> _What this task involves_
Rewrite the rows from the line with "Document page, 1241x1754 pixels." up to and including the line with "Identify the document", putting "px" in place of "pixels" and leaving everything else unchanged. Give only those lines.

> _Dataset records_

— START —

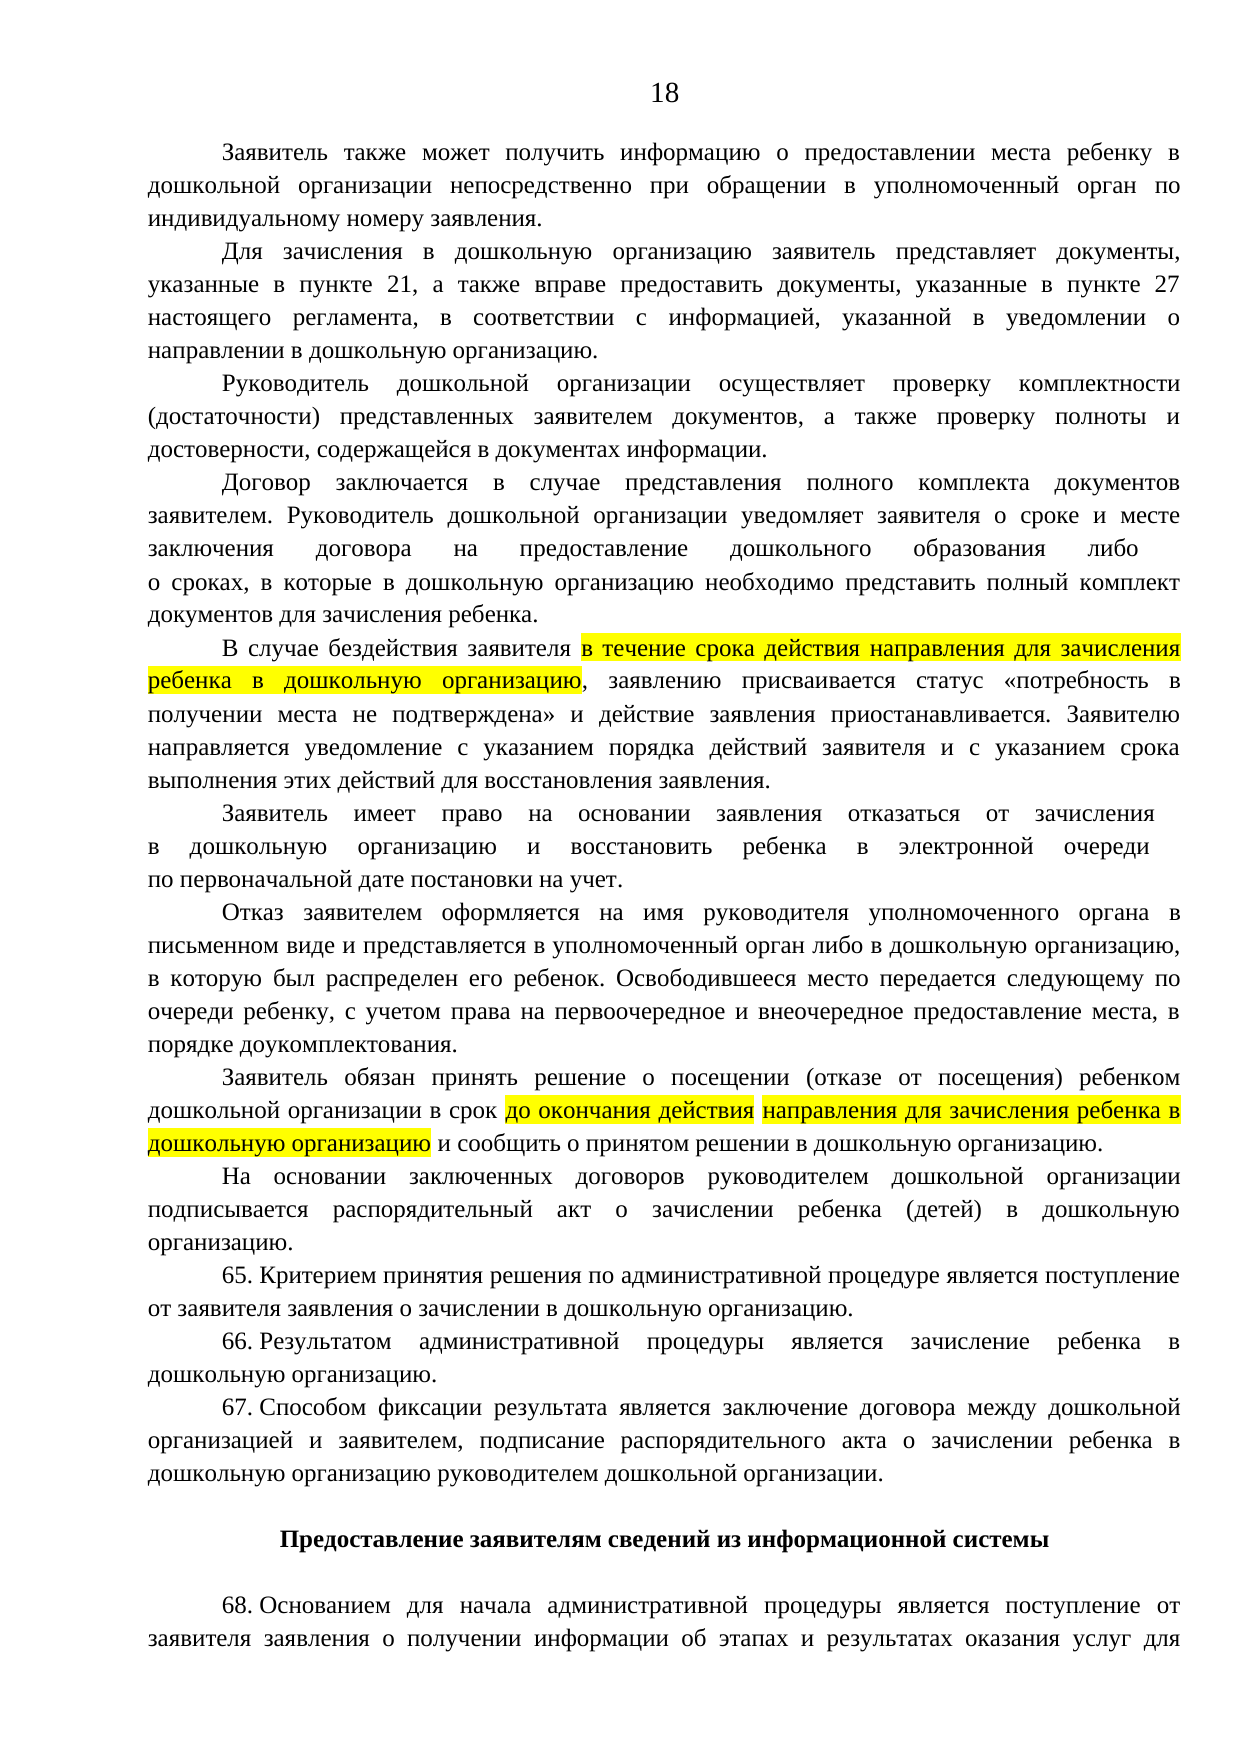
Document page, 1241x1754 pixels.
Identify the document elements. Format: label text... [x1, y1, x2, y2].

— END —
— START —

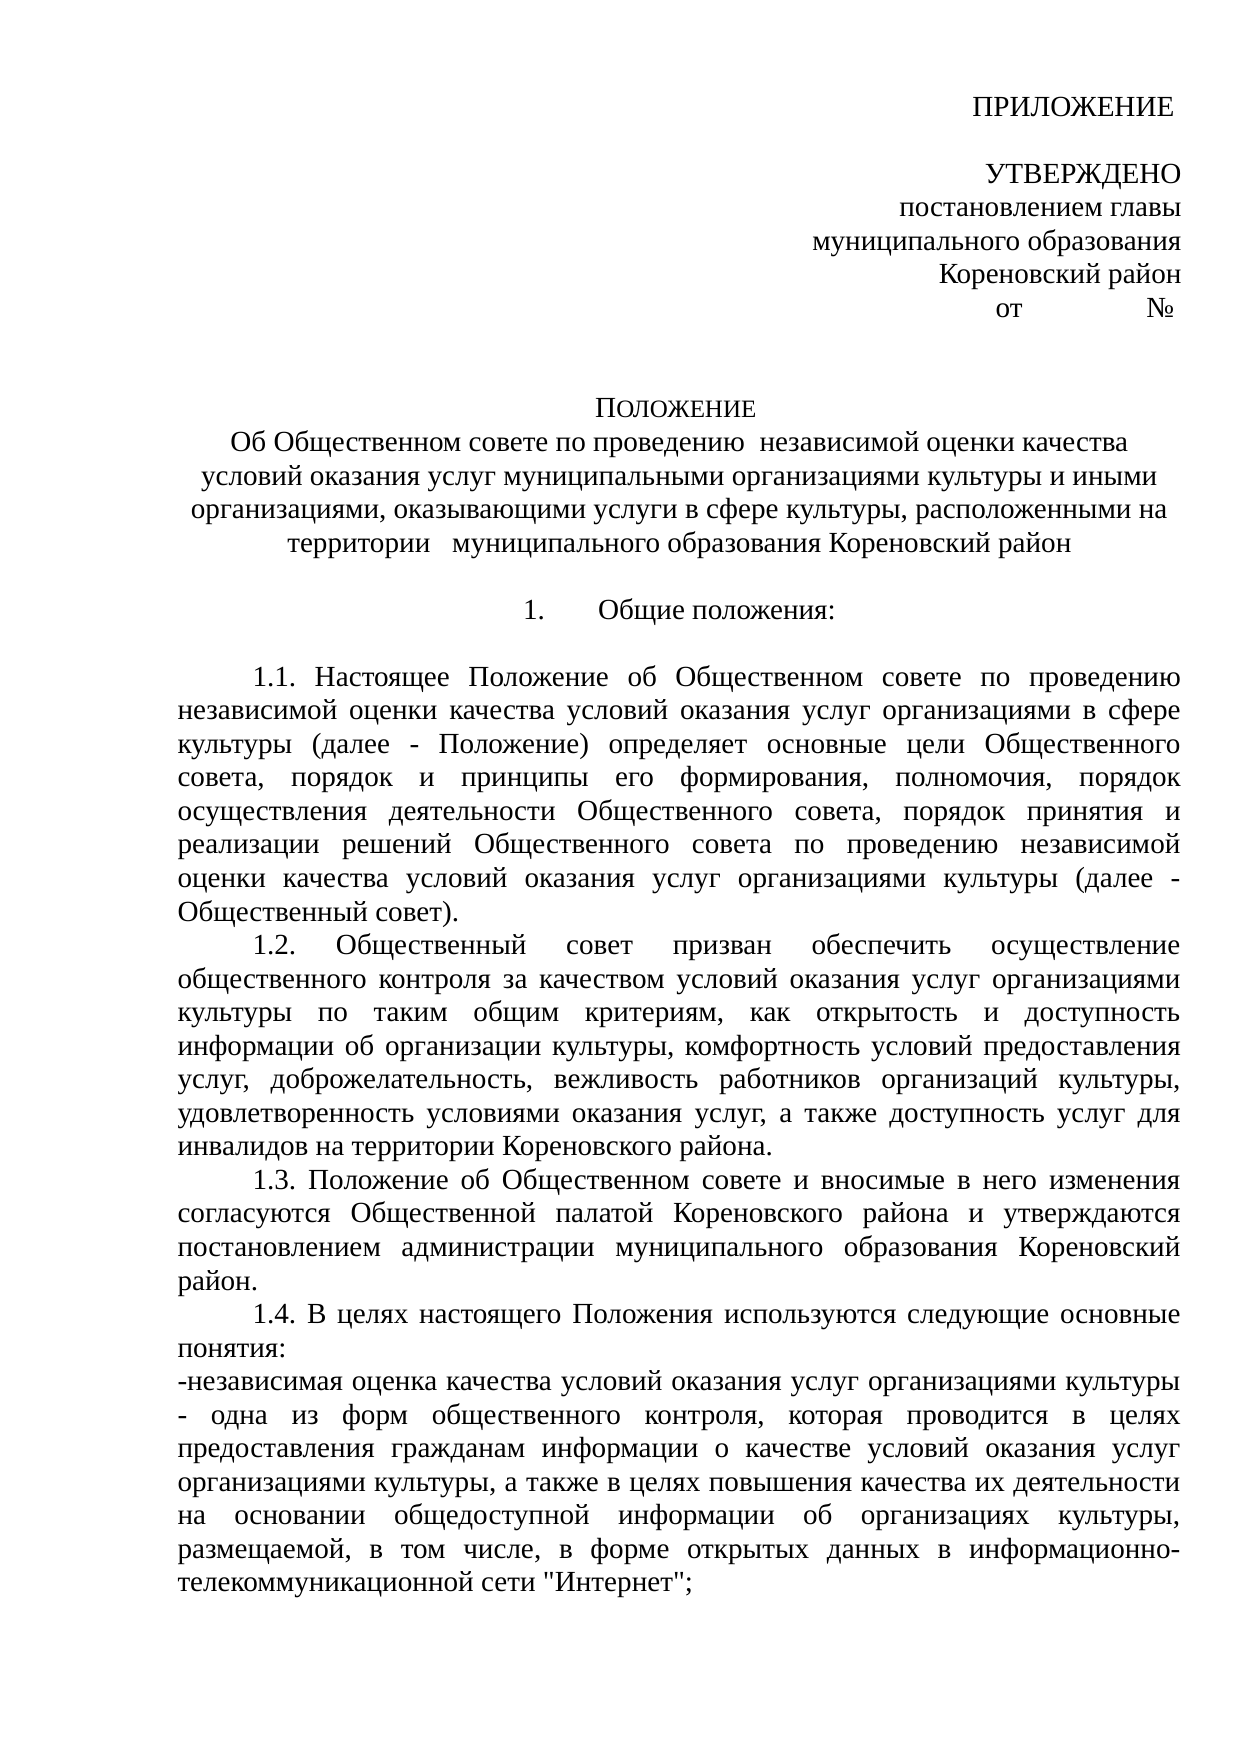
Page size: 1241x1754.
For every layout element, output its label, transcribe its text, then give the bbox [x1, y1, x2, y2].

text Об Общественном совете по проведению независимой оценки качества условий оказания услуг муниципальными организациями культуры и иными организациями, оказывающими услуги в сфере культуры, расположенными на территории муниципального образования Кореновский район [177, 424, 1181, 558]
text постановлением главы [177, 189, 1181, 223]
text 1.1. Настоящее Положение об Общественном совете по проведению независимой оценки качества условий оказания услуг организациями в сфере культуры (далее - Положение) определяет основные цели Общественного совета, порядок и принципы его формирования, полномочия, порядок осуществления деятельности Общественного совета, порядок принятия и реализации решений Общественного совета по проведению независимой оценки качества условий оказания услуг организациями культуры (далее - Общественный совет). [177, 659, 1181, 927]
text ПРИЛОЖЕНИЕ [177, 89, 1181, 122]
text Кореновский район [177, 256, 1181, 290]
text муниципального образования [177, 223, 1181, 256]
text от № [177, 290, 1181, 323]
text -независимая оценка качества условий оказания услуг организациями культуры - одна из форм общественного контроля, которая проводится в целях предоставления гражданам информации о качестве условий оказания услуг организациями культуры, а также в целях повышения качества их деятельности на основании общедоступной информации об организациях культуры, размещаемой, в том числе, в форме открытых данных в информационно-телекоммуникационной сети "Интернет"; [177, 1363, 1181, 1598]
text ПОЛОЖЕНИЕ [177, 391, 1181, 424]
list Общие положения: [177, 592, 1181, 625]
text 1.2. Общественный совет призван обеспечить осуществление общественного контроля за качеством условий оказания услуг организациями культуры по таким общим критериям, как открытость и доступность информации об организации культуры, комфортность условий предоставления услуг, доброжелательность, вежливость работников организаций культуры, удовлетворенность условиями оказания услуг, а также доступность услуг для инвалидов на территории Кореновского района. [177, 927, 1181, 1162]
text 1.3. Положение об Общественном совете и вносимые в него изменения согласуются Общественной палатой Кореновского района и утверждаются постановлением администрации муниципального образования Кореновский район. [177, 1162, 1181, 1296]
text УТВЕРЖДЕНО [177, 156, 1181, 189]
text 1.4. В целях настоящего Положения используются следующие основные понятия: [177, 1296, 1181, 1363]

— END —

> _Correct response_
Document page, 1241x1754 px.
Identify the document elements. Format: label text... [x1, y1, x2, y2].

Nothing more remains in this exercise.